Dört buçuk yıl boyunca İstanbul Büyükşehir Belediye Başkanı olarak, ardından Başbakan ve Cumhurbaşkanı olarak 28 yıldır İstanbul'a ve İstanbullu hemşehrilerine hizmet etmenin onurunu yaşadığının altını çizen Cumhurbaşkanı Erdoğan, "Bu can bu tende olduğu müddetçe İstanbul'a olan sevdamız bitmeyecek. Dünya güzeli İstanbul'un hizmetkarı olmayı son nefesime kadar bir övünç madalyası olarak göğsümde büyük bir iftiharla taşıyacağım. Şunu da burada açıkça söylemek arzusundayım. Bundan 30 sene önce olduğu gibi bugün de İstanbul'dan aldığımız ilhamla, bu şehre layık olabilmenin şuuruyla, Fatih Sultan Mehmet'in emanetine sahip çıkmanın sorumluluğuyla hareket ediyoruz. Gazze'den Suriye'ye Somali'den Sudan'a Kafkasya'dan Balkanlara nerede varsa orada İstanbullu olmanın hakkını vermeye çalışıyoruz. Çünkü mücadeleyi biz burada öğrendik. Sabrı, dirayeti, pes etmemeyi bu şehrin sokaklarında öğrendik.
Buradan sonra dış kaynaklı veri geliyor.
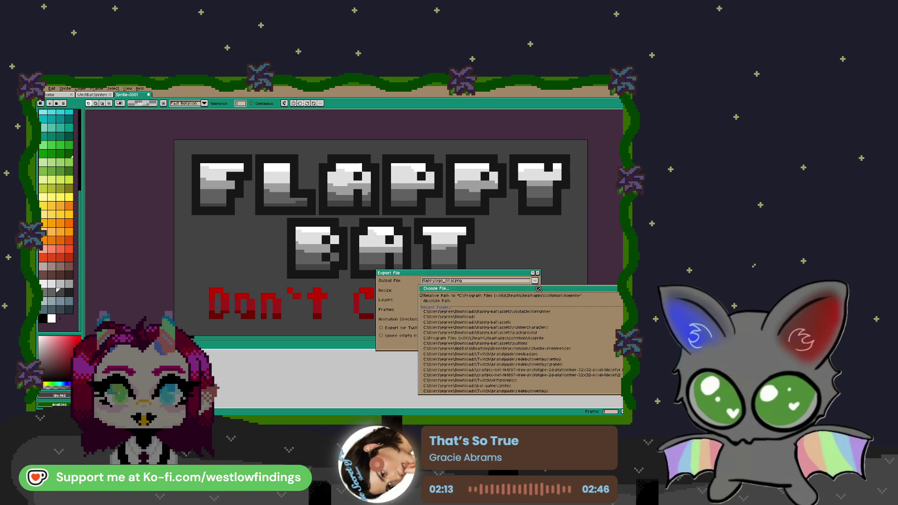
{"action": "left_click", "coordinate": [553, 325]}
Bize mazlumun yanında zalimin karşısında durmayı burası öğretti" diye konuştu.

"TÜRKİYE YÜZYILI SANAT ERBABIMIZIN ESERLERİYLE ŞEKİLLENECEK"

İstanbul başta olmak üzere kültür ve sanat hayatının zenginlik katacak, bu alanda çeşitliliği artıracak her türlü projeyi teşvik ettiklerini belirten Cumhurbaşkanı Erdoğan, "Özellikle resim sanatında eskiye nazaran çok daha dinamik iklime sahibiz. Bu alanda ortaya konulan çabaları takdirle karşılıyor, memnuniyetle takip ediyoruz. Dünyadaki yenilikleri çok yakından takip eden, kendisini sürekli geliştiren, sanatında ilerleyen, derinleşen ressamlarımız Türk resmini her geçen gün daha yukarılara taşıyor. Taklitçi, kompleksli, topluma ve öz değerlerine yabancı ürünler artık eskisi kadar rağbet görmüyor. Bunu Türkiye'nin kültür ve sanat birikimi adına çok kıymetli buluyorum. Şurası bir gerçek ki kalıcı işler yapmak, yeni yollar açmak, dünya resmine imzanızı atmak istiyorsanız önce kendiniz olmak zorundasınız. Aksi takdirde mukallitlik girdabından kurtulmanız, bir adım öteye gitmeniz mümkün değildir. Bu anlamda genç ressamlarımızın bugün aramızda bulunan büyük ustaları kendilerine örnek almalarını, onların bilgi ve tecrübelerinden faydalanmalarını çok ama çok önemli görüyorum. Kararlı adımlarla yürüdüğümüz Türkiye Yüzyılı, öyle inanıyorum ki ressamlarımızın, şairlerimizin, ediplerimizin, kültür ve sanat erbabımızın eserleriyle şekillenecektir" dedi.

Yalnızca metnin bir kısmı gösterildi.